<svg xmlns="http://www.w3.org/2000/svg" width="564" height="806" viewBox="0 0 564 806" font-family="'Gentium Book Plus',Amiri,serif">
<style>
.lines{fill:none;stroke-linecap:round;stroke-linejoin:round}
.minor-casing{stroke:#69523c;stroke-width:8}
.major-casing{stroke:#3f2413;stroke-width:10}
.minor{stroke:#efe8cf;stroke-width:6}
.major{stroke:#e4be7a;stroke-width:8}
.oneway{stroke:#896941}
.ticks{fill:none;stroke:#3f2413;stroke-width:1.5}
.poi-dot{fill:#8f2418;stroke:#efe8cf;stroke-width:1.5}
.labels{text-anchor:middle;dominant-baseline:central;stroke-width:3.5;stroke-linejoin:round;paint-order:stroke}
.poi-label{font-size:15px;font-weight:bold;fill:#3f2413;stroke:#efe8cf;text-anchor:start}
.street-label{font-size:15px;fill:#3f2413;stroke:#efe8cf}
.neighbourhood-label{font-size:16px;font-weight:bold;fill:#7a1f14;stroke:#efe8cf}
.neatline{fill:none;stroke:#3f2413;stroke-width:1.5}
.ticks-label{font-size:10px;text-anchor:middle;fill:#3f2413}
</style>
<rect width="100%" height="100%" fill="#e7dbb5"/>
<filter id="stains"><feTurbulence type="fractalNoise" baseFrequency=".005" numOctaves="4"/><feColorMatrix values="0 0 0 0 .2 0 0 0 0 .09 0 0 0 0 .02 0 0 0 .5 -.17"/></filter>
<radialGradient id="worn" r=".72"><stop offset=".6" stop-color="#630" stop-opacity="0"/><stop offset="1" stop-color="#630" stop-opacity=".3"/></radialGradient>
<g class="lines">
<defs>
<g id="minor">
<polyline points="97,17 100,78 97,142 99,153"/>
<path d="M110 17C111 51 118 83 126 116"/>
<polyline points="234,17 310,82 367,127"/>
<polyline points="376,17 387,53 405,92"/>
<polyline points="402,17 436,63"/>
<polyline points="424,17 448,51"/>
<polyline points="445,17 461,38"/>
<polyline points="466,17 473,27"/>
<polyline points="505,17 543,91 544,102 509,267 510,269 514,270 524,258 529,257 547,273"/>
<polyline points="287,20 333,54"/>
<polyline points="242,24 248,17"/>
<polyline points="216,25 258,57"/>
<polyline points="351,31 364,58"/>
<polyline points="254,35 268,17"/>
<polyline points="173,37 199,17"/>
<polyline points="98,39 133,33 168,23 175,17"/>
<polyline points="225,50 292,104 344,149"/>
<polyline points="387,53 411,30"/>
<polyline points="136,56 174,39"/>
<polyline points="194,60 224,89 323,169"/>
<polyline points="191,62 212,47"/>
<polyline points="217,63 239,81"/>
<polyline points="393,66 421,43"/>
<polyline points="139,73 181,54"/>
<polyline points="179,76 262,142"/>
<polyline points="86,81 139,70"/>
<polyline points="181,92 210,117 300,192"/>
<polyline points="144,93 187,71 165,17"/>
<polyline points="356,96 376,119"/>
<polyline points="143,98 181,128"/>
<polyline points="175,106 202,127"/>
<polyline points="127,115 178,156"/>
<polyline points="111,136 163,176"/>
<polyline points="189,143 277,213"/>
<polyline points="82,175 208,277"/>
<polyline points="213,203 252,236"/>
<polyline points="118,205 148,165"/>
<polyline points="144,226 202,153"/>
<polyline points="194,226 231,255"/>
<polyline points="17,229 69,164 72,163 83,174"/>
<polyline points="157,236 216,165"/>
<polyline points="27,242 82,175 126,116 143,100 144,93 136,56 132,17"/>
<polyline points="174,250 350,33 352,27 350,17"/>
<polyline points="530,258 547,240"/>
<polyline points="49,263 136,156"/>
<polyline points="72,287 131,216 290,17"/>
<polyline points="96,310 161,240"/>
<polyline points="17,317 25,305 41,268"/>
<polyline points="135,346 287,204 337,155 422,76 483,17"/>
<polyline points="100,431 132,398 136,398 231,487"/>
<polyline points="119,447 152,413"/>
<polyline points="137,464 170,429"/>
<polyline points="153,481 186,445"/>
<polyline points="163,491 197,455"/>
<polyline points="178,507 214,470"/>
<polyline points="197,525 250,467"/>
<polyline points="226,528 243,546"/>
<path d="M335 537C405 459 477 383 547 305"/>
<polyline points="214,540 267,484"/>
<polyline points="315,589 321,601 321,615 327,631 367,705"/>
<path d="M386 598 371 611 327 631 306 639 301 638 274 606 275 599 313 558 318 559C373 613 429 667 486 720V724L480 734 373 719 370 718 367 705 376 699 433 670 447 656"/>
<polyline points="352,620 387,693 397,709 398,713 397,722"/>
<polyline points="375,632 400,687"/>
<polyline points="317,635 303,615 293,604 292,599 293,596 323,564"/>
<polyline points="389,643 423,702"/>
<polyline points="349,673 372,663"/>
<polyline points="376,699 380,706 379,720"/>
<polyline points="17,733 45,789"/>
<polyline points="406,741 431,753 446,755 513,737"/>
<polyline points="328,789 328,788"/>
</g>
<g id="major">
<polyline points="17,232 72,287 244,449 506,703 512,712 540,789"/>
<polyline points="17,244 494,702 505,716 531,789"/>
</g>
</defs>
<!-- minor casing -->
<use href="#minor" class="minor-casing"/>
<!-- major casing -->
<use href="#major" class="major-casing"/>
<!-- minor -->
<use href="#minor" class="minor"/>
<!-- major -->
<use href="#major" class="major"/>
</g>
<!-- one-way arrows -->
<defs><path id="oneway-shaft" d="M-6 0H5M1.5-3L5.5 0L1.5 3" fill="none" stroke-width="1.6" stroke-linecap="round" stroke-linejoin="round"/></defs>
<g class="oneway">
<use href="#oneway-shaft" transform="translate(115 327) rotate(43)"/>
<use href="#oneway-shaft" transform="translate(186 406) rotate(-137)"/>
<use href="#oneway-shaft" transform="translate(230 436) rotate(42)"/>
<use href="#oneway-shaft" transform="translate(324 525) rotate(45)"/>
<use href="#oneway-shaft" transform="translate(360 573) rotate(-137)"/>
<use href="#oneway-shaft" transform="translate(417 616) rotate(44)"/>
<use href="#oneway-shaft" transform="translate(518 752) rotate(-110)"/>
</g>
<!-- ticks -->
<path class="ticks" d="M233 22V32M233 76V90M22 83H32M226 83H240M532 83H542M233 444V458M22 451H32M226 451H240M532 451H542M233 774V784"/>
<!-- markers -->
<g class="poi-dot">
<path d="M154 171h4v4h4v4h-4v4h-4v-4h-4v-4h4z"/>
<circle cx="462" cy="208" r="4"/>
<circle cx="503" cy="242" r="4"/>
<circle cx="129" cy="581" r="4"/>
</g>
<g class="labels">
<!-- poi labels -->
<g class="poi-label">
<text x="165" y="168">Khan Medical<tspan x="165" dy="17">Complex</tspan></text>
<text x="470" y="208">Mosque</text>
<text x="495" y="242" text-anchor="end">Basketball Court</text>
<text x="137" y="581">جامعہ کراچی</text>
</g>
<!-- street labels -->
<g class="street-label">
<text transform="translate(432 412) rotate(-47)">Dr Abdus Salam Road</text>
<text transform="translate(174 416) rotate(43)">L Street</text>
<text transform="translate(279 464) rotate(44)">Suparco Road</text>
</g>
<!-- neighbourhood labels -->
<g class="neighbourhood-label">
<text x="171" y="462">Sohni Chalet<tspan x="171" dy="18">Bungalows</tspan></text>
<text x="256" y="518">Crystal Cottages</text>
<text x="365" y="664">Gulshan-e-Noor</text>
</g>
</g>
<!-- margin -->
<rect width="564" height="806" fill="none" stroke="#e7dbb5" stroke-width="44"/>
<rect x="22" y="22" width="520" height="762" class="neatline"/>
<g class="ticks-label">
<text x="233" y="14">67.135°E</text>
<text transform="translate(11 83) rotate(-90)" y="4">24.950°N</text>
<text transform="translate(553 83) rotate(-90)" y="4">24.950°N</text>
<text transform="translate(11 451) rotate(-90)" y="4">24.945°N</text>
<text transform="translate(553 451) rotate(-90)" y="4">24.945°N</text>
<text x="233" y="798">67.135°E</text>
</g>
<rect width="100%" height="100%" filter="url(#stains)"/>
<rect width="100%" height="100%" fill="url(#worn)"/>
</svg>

What this task involves
Every line above that includes the string "lines" needs to be copied.

Exercise answer
.lines{fill:none;stroke-linecap:round;stroke-linejoin:round}
<g class="lines">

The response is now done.